‘I was attacked,’ says Mbalula after making headlines over ‘Twitter meltdown’

SA News

The minister has been caught in a spat on social media with the MKMVA’s spokesperson Carl Niehaus after describing those demonstrating at the start of the week thugs.

Transport Minister Fikile Mbalula speaks at the Western Cape taxi lekgotla in Cape Town on 15 October 2020. Picture: @MbalulaFikile/Twitter

JOHANNESBURG – African National Congress (ANC) National Executive Committee (NEC) member and Transport Minister Fikile Mbalula on Friday said he had “no other choice but to attack”.

Mbalula during a virtual engagement with the ANC in Moses Mabhida region in KwaZulu-Natal said it could never be that ANC or Umkhonto we Sizwe members would call for the arrest of a minister deployed by the party to government.

The minister has been caught in a spat on social media with the MKMVA’s spokesperson Carl Niehaus after describing those demonstrating at the start of the week thugs.

He went to call Niehaus a thug and MKMVA president Kebby Maphatsoe a suspected criminal.

During his evening talk on Wednesday, the minister said he understood that some wouldn’t agree with him but he had no choice.

He said he saw himself as “a man in the eye of the storm” after a week of making headlines in what some have described as a meltdown on Twitter.

He told those attending the virtual engagement he was attacking a tendency and that he was left no choice but to respond.

“And I attacked stronger from where I came from because I was attacked from where I was deployed.”

Mbalula, who held very little back and joked about sounding like US President Donald Trump during the engagement, told participants this storm would still continue.

The minister said he had no personal agenda but was merely carrying out what the ANC wanted him to do.

“If people want something from me, they must talk to the ANC and that will resolve it. That’s it.”

Niehaus has indicated that he will be going the legal route to challenge Mbalula’s utterances.

SA UNDERGOING NASREC RESOLUTION

Mbalula added South Africa was currently undergoing a Nasrec revolution.

He said the latest action by law enforcement and the state capture commission were part of the party’s renewal project adopted at the 2017 Nasrec elective conference.

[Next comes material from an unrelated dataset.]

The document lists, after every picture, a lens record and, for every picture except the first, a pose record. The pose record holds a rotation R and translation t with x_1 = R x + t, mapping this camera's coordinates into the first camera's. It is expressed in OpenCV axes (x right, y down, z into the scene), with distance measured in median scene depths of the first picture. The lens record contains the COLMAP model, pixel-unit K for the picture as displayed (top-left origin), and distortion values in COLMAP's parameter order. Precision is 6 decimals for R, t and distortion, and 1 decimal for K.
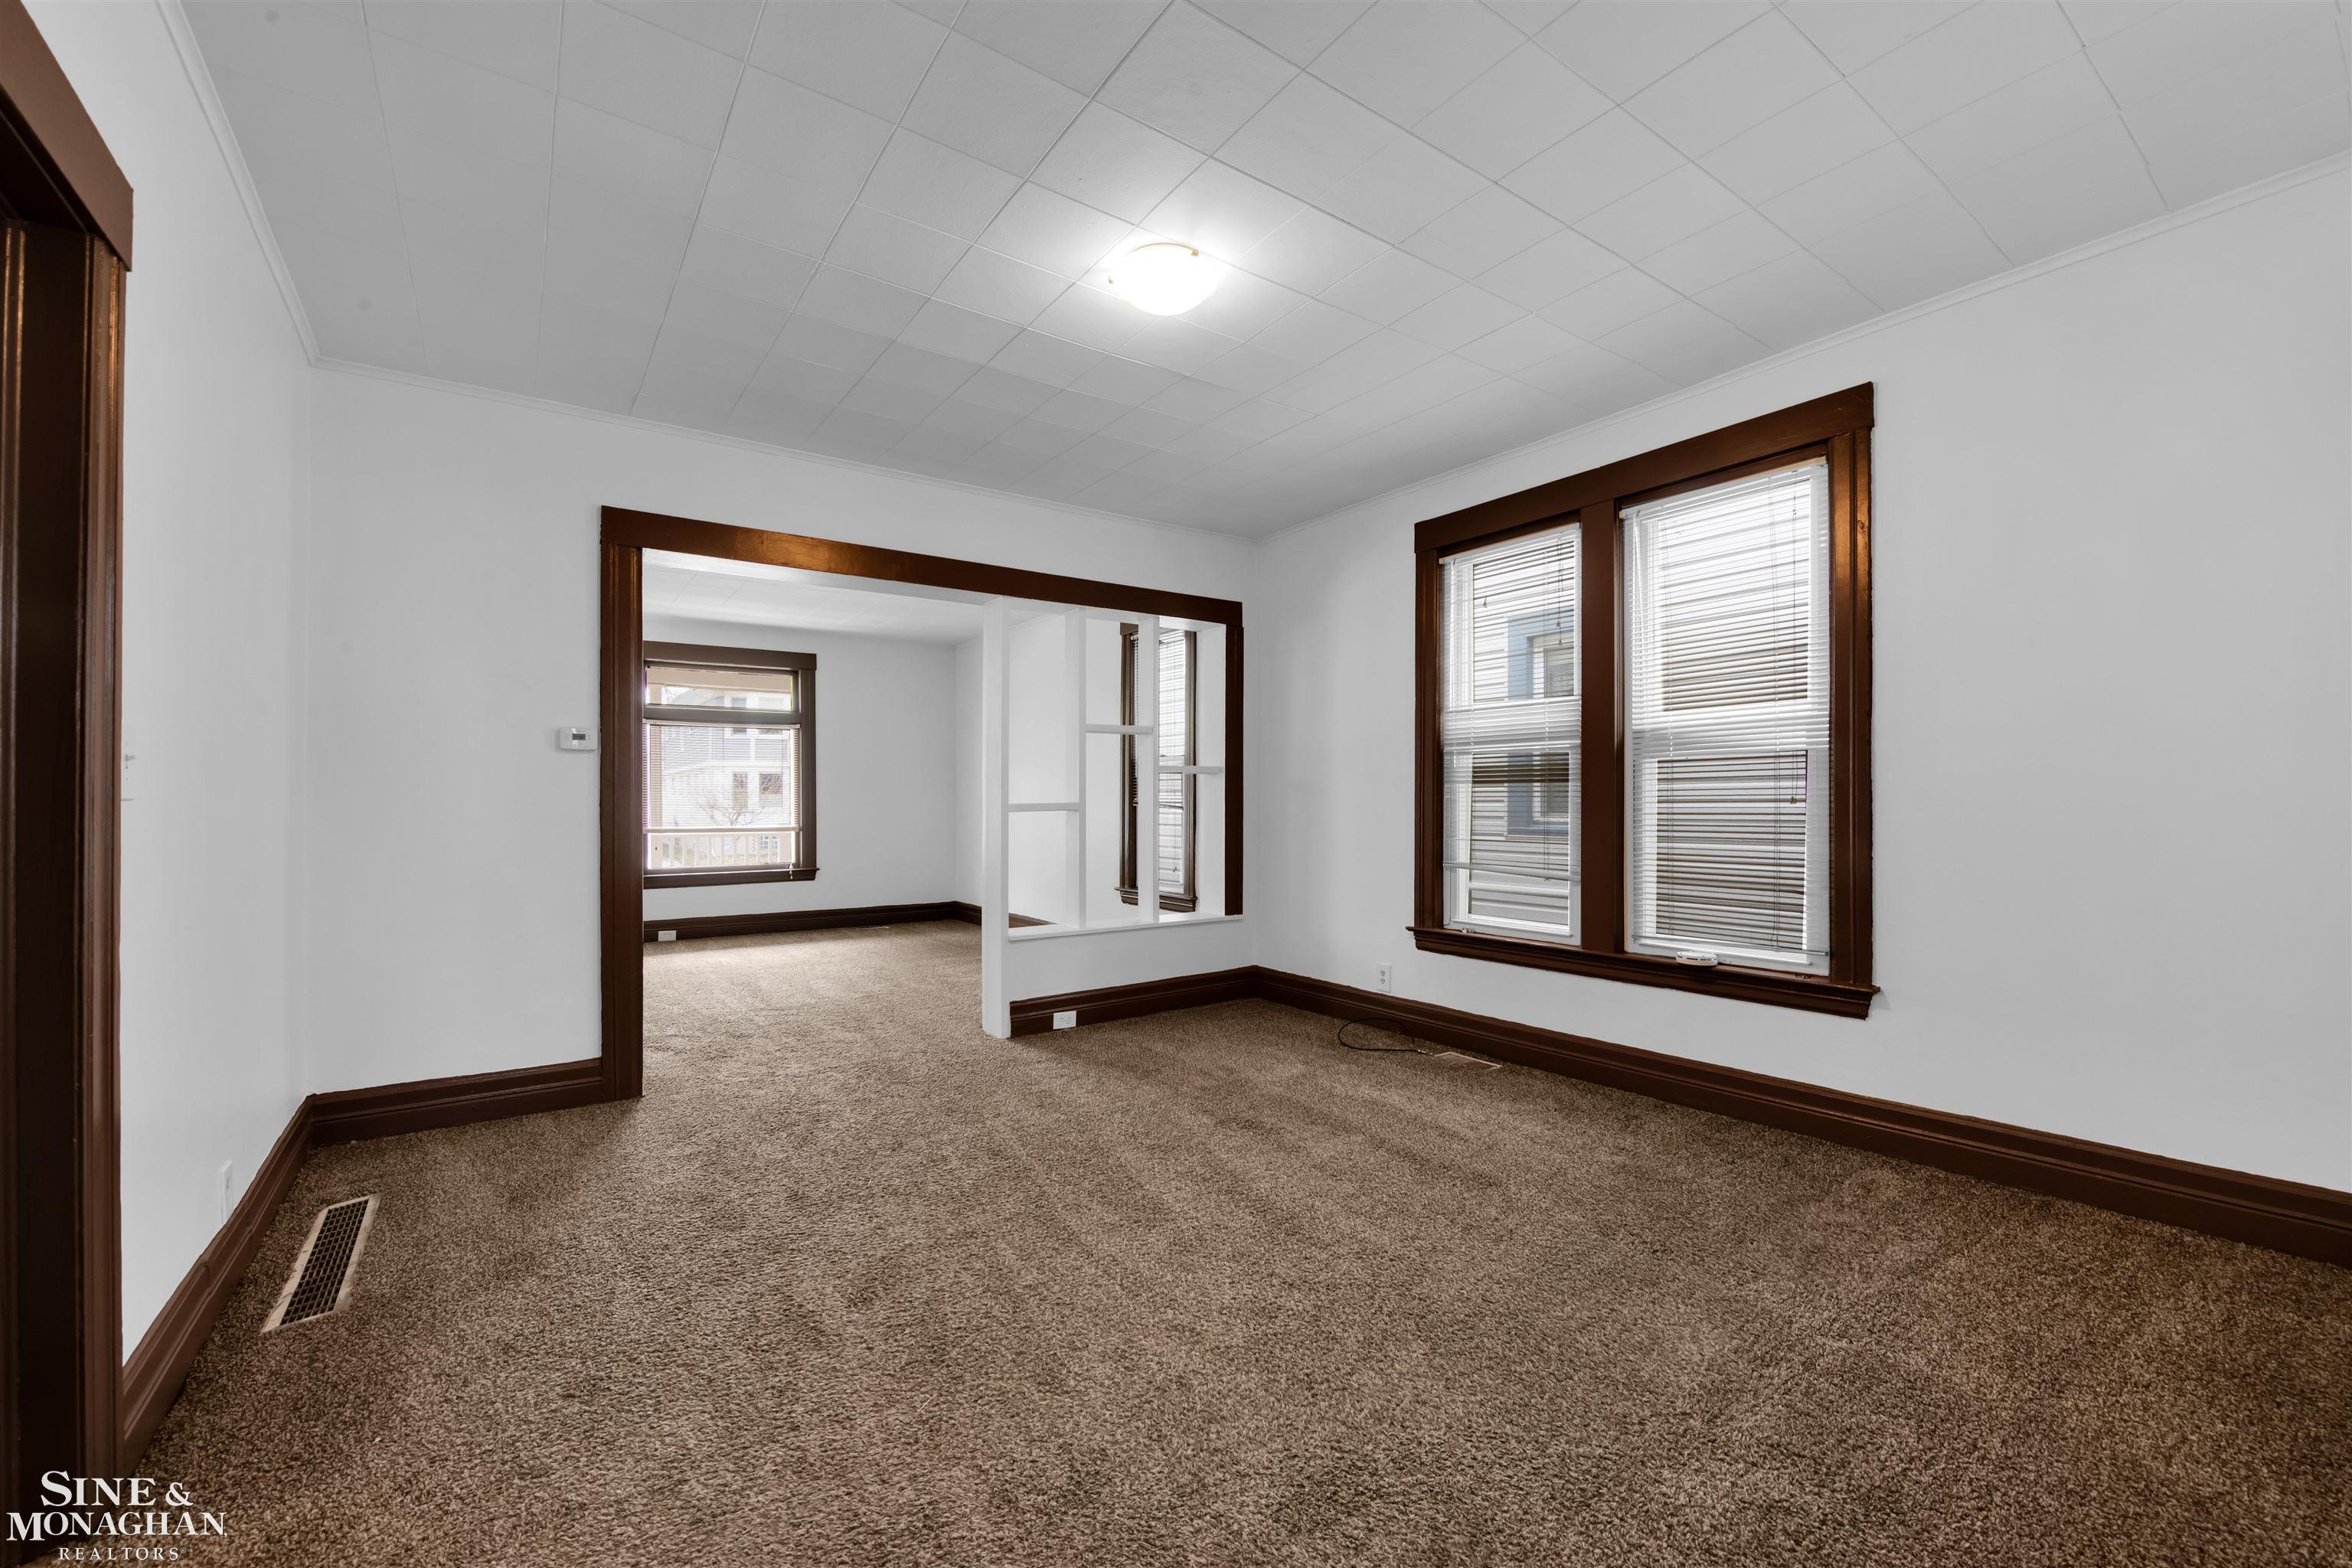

This is where President Cyril Ramaphosa narrowly defeated Nkosazana Dlamini-Zuma to become the party’s president and ultimately the country’s number one.

A long hard look at the governing party has left Mbalula sure that it’s some of the party’s leaders who were destroying the ANC.

Without making mention of its secretary general who Mbalula expressed a lack of faith in, he cautioned members to separate individuals from the party.

“If Mbalula has faced difficulties with the law, support Mbalula but don’t bring the ANC in.”

Mbalula said the ANC set high standards for itself at the 2017 elective conference but it seemed it was starting to regress from that in some ways, again warning that he’d rather see individuals dealt with and the organisation left alone.

“And if it means we’ve got to deal with each other and save the ANC, let it be.”

He also acknowledged that the attempts to clamp down on corruption are part of the ANC’s big mission to renew itself.